> Exercise
Copy each line below word for word and drop every image.

> Material provided
════════════════

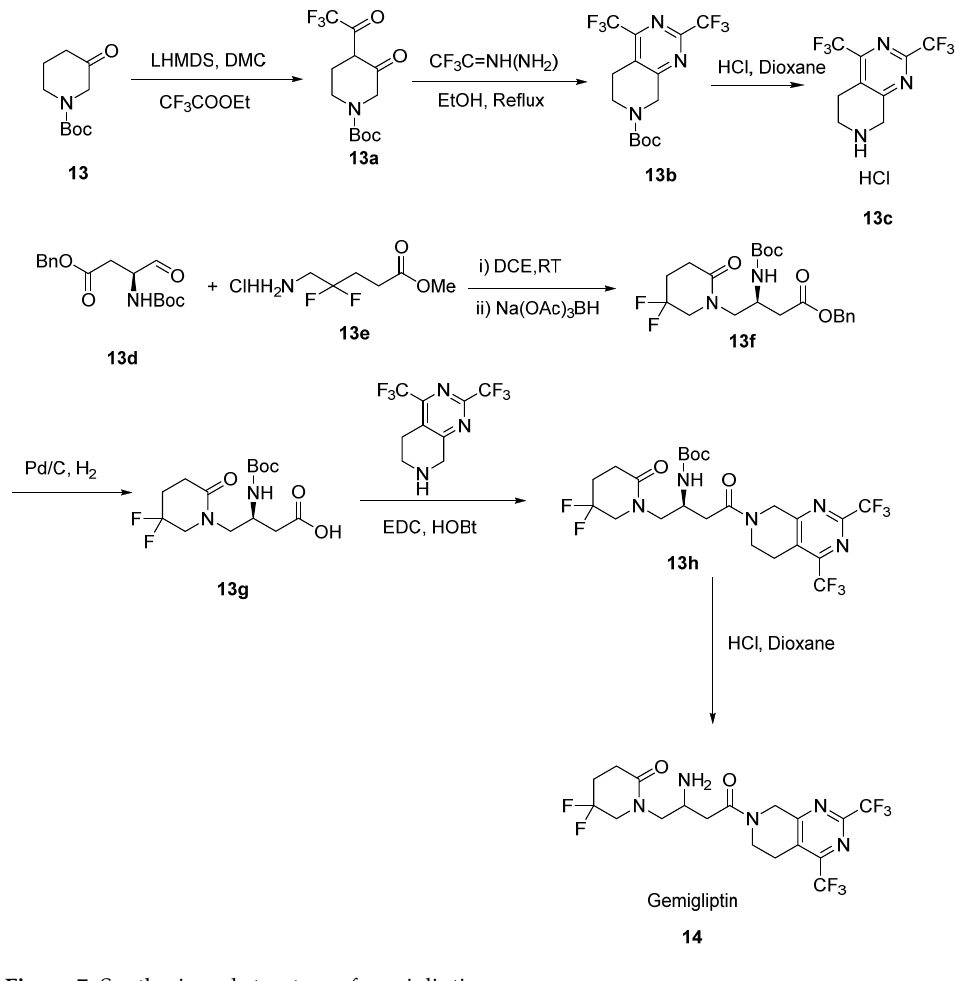
Figure 7. Synthesis and structure of gemigliptin.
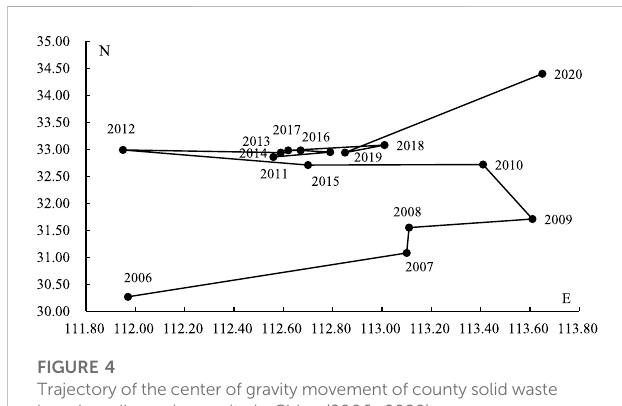
FIGURE 4 Trajectory of the center of gravity movement of county solid waste harmless disposal capacity in China (2006 –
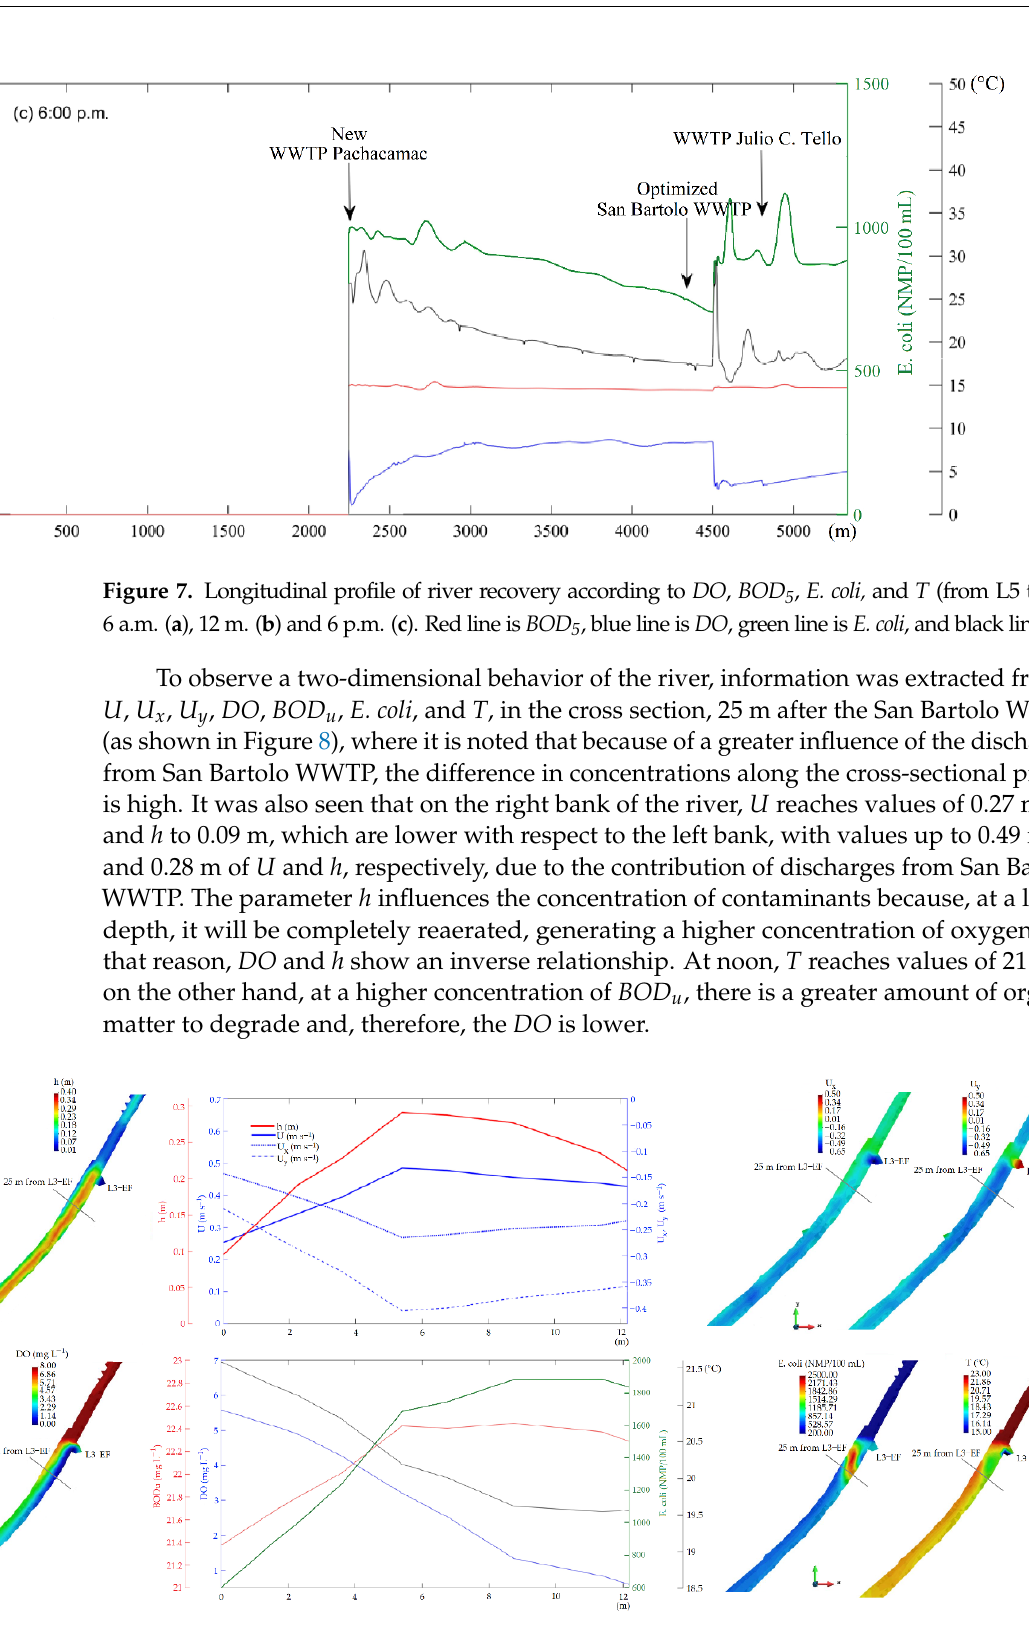
Figure 8. Cross-sectional profile of the recovery of the river according to DO , BOD u , E. coli , T , h , U , U x , and U y , downstream San Bartolo WWTP, at 12:00 m. Top panel: red line is h , blue line is U , dotted blue line is U x , dashed blue line is U y . Bottom panel: red line is BOD u , blue line is DO , green line is E. coli , black line is T.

════════════════

> Reply
Figure 7. Synthesis and structure of gemigliptin.
FIGURE 4 Trajectory of the center of gravity movement of county solid waste harmless disposal capacity in China (2006 –
Figure 8. Cross-sectional profile of the recovery of the river according to DO , BOD u , E. coli , T , h , U , U x , and U y , downstream San Bartolo WWTP, at 12:00 m. Top panel: red line is h , blue line is U , dotted blue line is U x , dashed blue line is U y . Bottom panel: red line is BOD u , blue line is DO , green line is E. coli , black line is T.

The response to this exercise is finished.